Despite his years in Boston, Woody still was all artless charm and affability, with his tales of ice-fishing and harvest dances and pep rallies.
He still exuded a sturdy, Midwestern optimism that some mistook for naivete. But the truth was, he had killed; he had seen the worst of humanity and still chose to believe that the world was a good place, and it was good to be in it. She had wanted him in spite of their differences, or perhaps because of them. He had made her light and carefree, he suspected, for the first time in her life.
It worked. Yes, it worked. It worked. It was as if it had never dawned on him, that realization as he sat at his desk shuffling papers from one stack to another. He had never dared to think very far into the future. She had made him grow up during these past three years, and he, in turn, had offered her back a part of her childhood. Why couldn't it continue to work?
He loved her, he was sure of it. What had seemed so impossible only the day before seemed inevitable now. This morning's tragedy now seemed a miracle. He and Jordan were going to have a child together. Fleeting images flickered through his brain: her face glowing with the soft roundness of maternity, the delivery room, a Christening, a first day of school. And through it all, he was with her.
His watch said 10:28. Too early for lunch, really. But he pushed back from his desk and threw on his suit jacket.
"Taking an early lunch," he muttered to the cluster of detectives by the water cooler and headed with a purposeful stride to the jewelry store on the corner.
The afternoon crept by until it was, at last, 5:00. He had called China Garden and ordered five different entrees plus soup and egg roll.
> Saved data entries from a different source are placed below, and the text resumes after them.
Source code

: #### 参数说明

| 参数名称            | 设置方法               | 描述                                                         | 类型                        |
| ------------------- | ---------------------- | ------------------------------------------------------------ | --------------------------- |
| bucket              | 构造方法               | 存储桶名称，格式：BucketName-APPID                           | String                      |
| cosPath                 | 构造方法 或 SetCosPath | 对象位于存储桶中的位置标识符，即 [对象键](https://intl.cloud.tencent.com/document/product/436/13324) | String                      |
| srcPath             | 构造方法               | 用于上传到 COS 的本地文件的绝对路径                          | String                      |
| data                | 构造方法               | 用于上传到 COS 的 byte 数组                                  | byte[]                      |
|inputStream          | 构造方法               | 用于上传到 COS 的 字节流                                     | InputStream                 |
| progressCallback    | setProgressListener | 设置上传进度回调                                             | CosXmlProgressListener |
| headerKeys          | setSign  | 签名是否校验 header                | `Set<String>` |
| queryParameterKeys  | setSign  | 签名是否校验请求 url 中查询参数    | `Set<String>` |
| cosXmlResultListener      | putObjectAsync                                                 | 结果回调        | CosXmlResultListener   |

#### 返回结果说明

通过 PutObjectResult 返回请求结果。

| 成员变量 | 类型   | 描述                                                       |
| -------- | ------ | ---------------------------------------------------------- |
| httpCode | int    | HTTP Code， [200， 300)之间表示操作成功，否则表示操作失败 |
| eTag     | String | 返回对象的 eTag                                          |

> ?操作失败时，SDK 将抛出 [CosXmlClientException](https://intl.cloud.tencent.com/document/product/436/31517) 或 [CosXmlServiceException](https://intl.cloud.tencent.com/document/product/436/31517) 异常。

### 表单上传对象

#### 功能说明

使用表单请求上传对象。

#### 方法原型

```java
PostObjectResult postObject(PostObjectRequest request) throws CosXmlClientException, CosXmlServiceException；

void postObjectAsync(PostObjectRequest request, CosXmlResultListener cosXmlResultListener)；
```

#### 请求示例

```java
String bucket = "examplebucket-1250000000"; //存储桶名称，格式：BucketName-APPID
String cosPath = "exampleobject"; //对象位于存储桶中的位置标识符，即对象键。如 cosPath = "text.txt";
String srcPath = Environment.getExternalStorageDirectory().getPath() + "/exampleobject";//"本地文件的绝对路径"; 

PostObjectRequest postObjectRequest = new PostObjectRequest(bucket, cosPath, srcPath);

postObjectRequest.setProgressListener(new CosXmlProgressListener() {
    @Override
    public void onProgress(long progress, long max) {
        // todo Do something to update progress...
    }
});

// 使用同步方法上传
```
They would make a celebration of it. Despite the plastic bags of steamed rice and wonton soup hooked over his wrists, he took the stairs up to his apartment two at a time. He would ask, and she would say...yes. He knew it. It had all happened for a reason, and it was all unfolding toward this moment.
He took a breath and pushed the door open. Jordan was inside. She had changed into sweats and sat on the sofa with her feet tucked under her, a box of kleenex on her lap.
"Jordan?" He dropped the food on the counter. "What's wrong? What is it?" He sat uneasily on the sofa next to her.
"There's no baby. At least not anymore. I got my period." She dabbed at her red nose with a kleenex.
There was a brief, empty silence.
"Are you okay?" he asked.
She shrugged. "Yeah, fine. It was really early. I probably would never have known if I hadn't freaked out and taken the test." She laughed. "So, that was a close one, right?"
He said nothing, but sank back into the sofa.
"Listen, Woody," she began tentatively. "I think this just might be a sign, you know?" she turned away and looked out the window.
"What do you mean?"
"Things have been moving really fast with us. Maybe. Maybe we should put the brakes on for awhile."
All the blood seemed to drain from his head and into his toes. "Is that what you want, Jordan?"
She nodded. "Just for awhile, okay? I need some time to think. It's just temporary."
He nodded back at her. It would, of course, not be temporary. Their moment had passed irrevocably. It had reached its unalterable conclusion, and he had been powerless to stop it. He slid his hand into his coat pocket, and his fingers brushed against the ring box. She slid next to him and put her head against his shoulder.
They sat in silence, their bodies curled close to each other. But the distance between them had already grown as cold as the ring box in his hand.